═════ THE DATA ═════

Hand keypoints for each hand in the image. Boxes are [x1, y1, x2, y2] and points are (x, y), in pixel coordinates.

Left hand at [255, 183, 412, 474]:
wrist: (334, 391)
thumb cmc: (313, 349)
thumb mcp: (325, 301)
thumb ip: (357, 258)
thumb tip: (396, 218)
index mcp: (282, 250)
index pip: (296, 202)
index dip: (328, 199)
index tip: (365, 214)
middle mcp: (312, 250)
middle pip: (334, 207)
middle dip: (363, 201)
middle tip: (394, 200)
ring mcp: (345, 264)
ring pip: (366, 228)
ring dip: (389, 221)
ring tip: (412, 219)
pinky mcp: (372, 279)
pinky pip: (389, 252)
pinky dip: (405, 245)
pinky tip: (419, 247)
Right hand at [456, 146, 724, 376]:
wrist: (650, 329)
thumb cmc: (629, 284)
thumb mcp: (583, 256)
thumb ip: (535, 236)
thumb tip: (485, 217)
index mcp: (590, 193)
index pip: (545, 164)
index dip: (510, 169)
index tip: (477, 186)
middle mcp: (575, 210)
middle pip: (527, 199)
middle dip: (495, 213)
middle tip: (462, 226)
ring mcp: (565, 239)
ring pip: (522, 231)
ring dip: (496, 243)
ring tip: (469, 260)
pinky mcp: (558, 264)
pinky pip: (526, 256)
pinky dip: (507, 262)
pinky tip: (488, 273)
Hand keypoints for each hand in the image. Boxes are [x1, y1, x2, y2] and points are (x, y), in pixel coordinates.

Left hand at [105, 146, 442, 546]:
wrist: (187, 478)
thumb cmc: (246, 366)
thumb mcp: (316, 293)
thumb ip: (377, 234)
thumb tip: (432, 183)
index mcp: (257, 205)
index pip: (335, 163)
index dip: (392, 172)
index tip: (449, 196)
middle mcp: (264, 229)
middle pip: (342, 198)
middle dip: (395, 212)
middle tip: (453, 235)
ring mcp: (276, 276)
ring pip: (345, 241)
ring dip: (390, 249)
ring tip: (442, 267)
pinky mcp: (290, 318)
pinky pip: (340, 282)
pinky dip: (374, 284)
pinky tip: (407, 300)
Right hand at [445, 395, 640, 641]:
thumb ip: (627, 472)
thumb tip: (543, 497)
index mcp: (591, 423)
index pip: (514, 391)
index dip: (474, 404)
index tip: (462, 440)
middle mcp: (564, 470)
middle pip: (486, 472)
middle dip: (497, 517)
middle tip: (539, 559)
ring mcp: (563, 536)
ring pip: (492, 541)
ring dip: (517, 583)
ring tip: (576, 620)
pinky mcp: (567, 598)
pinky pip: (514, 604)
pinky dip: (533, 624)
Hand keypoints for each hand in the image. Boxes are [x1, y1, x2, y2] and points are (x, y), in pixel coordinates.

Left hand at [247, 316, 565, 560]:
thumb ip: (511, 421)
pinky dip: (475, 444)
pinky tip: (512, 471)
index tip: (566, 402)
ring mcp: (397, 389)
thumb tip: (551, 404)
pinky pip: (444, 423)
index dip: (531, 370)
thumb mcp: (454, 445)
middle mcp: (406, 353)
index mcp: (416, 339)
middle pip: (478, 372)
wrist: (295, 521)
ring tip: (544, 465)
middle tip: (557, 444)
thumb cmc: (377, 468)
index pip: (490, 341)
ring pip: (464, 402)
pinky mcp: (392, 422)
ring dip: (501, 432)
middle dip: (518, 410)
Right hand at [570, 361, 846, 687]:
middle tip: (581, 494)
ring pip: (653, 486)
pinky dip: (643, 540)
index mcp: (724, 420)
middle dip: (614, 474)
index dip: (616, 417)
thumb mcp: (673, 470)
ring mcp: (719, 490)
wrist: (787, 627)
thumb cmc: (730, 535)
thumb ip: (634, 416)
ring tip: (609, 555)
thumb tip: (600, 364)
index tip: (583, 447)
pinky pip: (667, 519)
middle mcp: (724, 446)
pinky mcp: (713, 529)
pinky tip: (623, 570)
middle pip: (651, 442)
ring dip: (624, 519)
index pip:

═════

### ABOUT THIS TASK:
In how many lines of the records does the word "Right" appear? Answer with the number only.

### TASK SOLUTION:
3